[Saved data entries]
....

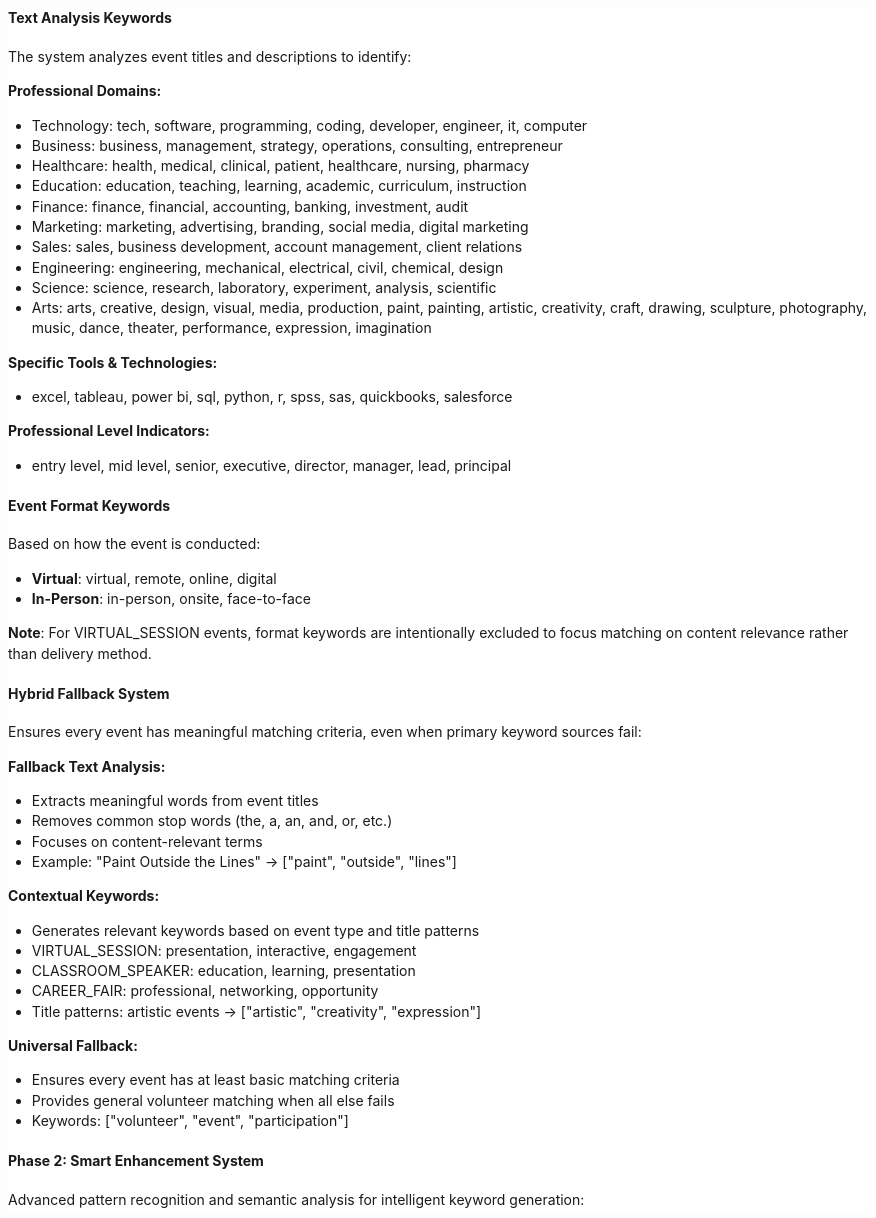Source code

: #### Text Analysis Keywords
The system analyzes event titles and descriptions to identify:

**Professional Domains:**
- Technology: tech, software, programming, coding, developer, engineer, it, computer
- Business: business, management, strategy, operations, consulting, entrepreneur
- Healthcare: health, medical, clinical, patient, healthcare, nursing, pharmacy
- Education: education, teaching, learning, academic, curriculum, instruction
- Finance: finance, financial, accounting, banking, investment, audit
- Marketing: marketing, advertising, branding, social media, digital marketing
- Sales: sales, business development, account management, client relations
- Engineering: engineering, mechanical, electrical, civil, chemical, design
- Science: science, research, laboratory, experiment, analysis, scientific
- Arts: arts, creative, design, visual, media, production, paint, painting, artistic, creativity, craft, drawing, sculpture, photography, music, dance, theater, performance, expression, imagination

**Specific Tools & Technologies:**
- excel, tableau, power bi, sql, python, r, spss, sas, quickbooks, salesforce

**Professional Level Indicators:**
- entry level, mid level, senior, executive, director, manager, lead, principal

#### Event Format Keywords
Based on how the event is conducted:
- **Virtual**: virtual, remote, online, digital
- **In-Person**: in-person, onsite, face-to-face

**Note**: For VIRTUAL_SESSION events, format keywords are intentionally excluded to focus matching on content relevance rather than delivery method.

#### Hybrid Fallback System
Ensures every event has meaningful matching criteria, even when primary keyword sources fail:

**Fallback Text Analysis:**
- Extracts meaningful words from event titles
- Removes common stop words (the, a, an, and, or, etc.)
- Focuses on content-relevant terms
- Example: "Paint Outside the Lines" → ["paint", "outside", "lines"]

**Contextual Keywords:**
- Generates relevant keywords based on event type and title patterns
- VIRTUAL_SESSION: presentation, interactive, engagement
- CLASSROOM_SPEAKER: education, learning, presentation
- CAREER_FAIR: professional, networking, opportunity
- Title patterns: artistic events → ["artistic", "creativity", "expression"]

**Universal Fallback:**
- Ensures every event has at least basic matching criteria
- Provides general volunteer matching when all else fails
- Keywords: ["volunteer", "event", "participation"]

#### Phase 2: Smart Enhancement System
Advanced pattern recognition and semantic analysis for intelligent keyword generation:
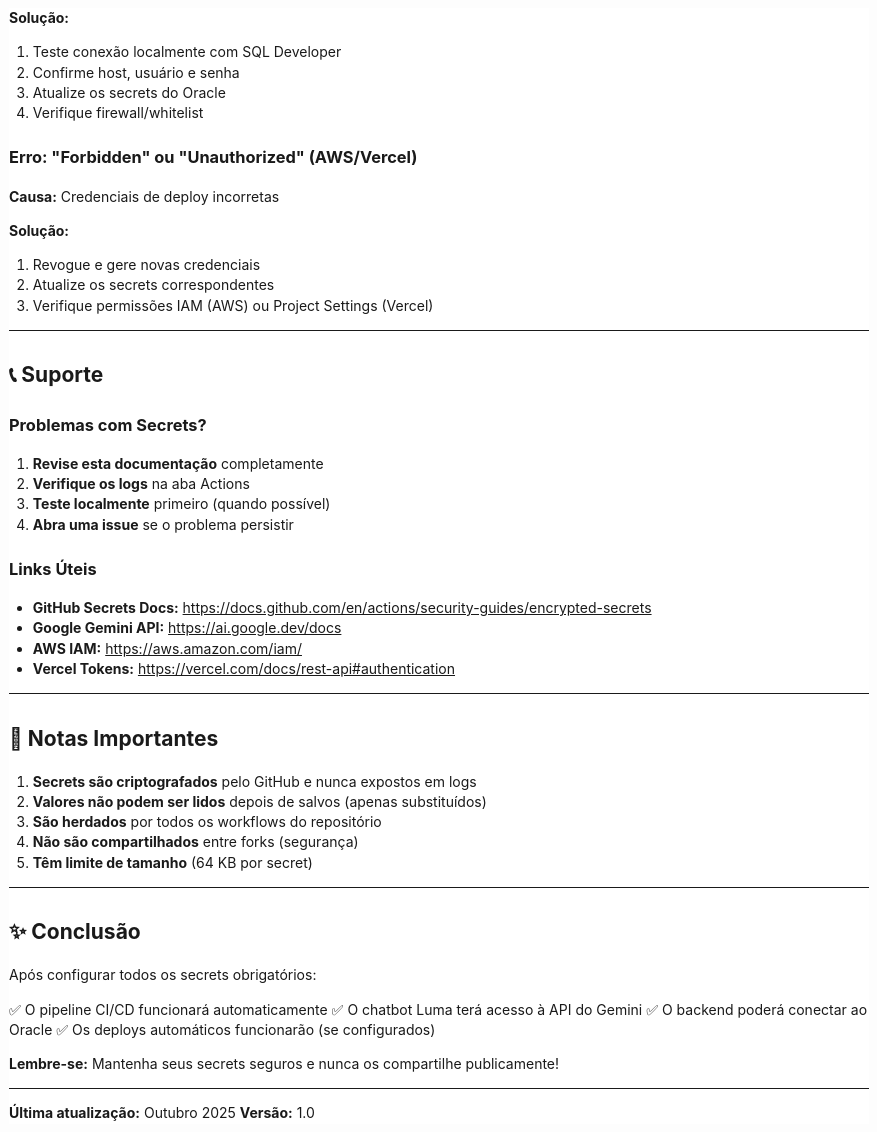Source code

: **Solução:**
1. Teste conexão localmente com SQL Developer
2. Confirme host, usuário e senha
3. Atualize os secrets do Oracle
4. Verifique firewall/whitelist

### Erro: "Forbidden" ou "Unauthorized" (AWS/Vercel)

**Causa:** Credenciais de deploy incorretas

**Solução:**
1. Revogue e gere novas credenciais
2. Atualize os secrets correspondentes
3. Verifique permissões IAM (AWS) ou Project Settings (Vercel)

---

## 📞 Suporte

### Problemas com Secrets?

1. **Revise esta documentação** completamente
2. **Verifique os logs** na aba Actions
3. **Teste localmente** primeiro (quando possível)
4. **Abra uma issue** se o problema persistir

### Links Úteis

- **GitHub Secrets Docs:** https://docs.github.com/en/actions/security-guides/encrypted-secrets
- **Google Gemini API:** https://ai.google.dev/docs
- **AWS IAM:** https://aws.amazon.com/iam/
- **Vercel Tokens:** https://vercel.com/docs/rest-api#authentication

---

## 📝 Notas Importantes

1. **Secrets são criptografados** pelo GitHub e nunca expostos em logs
2. **Valores não podem ser lidos** depois de salvos (apenas substituídos)
3. **São herdados** por todos os workflows do repositório
4. **Não são compartilhados** entre forks (segurança)
5. **Têm limite de tamanho** (64 KB por secret)

---

## ✨ Conclusão

Após configurar todos os secrets obrigatórios:

✅ O pipeline CI/CD funcionará automaticamente
✅ O chatbot Luma terá acesso à API do Gemini
✅ O backend poderá conectar ao Oracle
✅ Os deploys automáticos funcionarão (se configurados)

**Lembre-se:** Mantenha seus secrets seguros e nunca os compartilhe publicamente!

---

**Última atualização:** Outubro 2025
**Versão:** 1.0

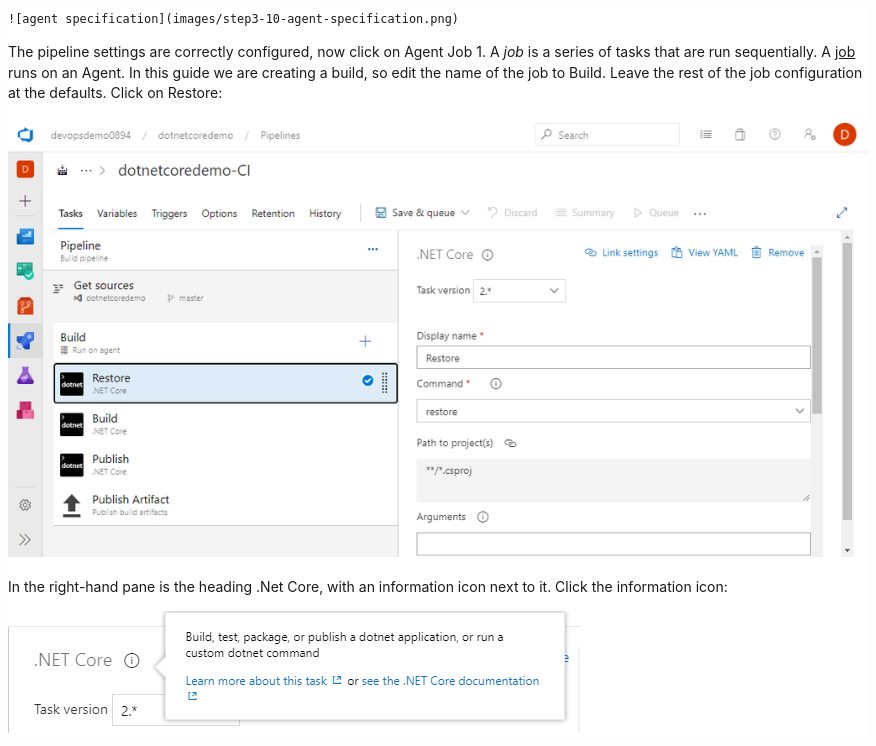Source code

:     ![agent specification](images/step3-10-agent-specification.png)

The pipeline settings are correctly configured, now click on Agent Job 1. A *job* is a series of tasks that are run sequentially. A [job](https://docs.microsoft.com/en-us/azure/devops/pipelines/process/phases?view=azure-devops&tabs=classic) runs on an Agent. In this guide we are creating a build, so edit the name of the job to Build. Leave the rest of the job configuration at the defaults. Click on Restore:

![dotnet restore task](images/step3-11-dotnet-restore-task.png)

In the right-hand pane is the heading .Net Core, with an information icon next to it. Click the information icon:

![agent specification](images/step3-12-dotnet-task-info.png)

....

_Assigned task:_ Reproduce the lines of the data above verbatim, starting at the line containing "Text Analysis Keywords" and ending at the line containing "performance, expression, imagination".

_Answer space:_
: #### Text Analysis Keywords
The system analyzes event titles and descriptions to identify:

**Professional Domains:**
- Technology: tech, software, programming, coding, developer, engineer, it, computer
- Business: business, management, strategy, operations, consulting, entrepreneur
- Healthcare: health, medical, clinical, patient, healthcare, nursing, pharmacy
- Education: education, teaching, learning, academic, curriculum, instruction
- Finance: finance, financial, accounting, banking, investment, audit
- Marketing: marketing, advertising, branding, social media, digital marketing
- Sales: sales, business development, account management, client relations
- Engineering: engineering, mechanical, electrical, civil, chemical, design
- Science: science, research, laboratory, experiment, analysis, scientific
- Arts: arts, creative, design, visual, media, production, paint, painting, artistic, creativity, craft, drawing, sculpture, photography, music, dance, theater, performance, expression, imagination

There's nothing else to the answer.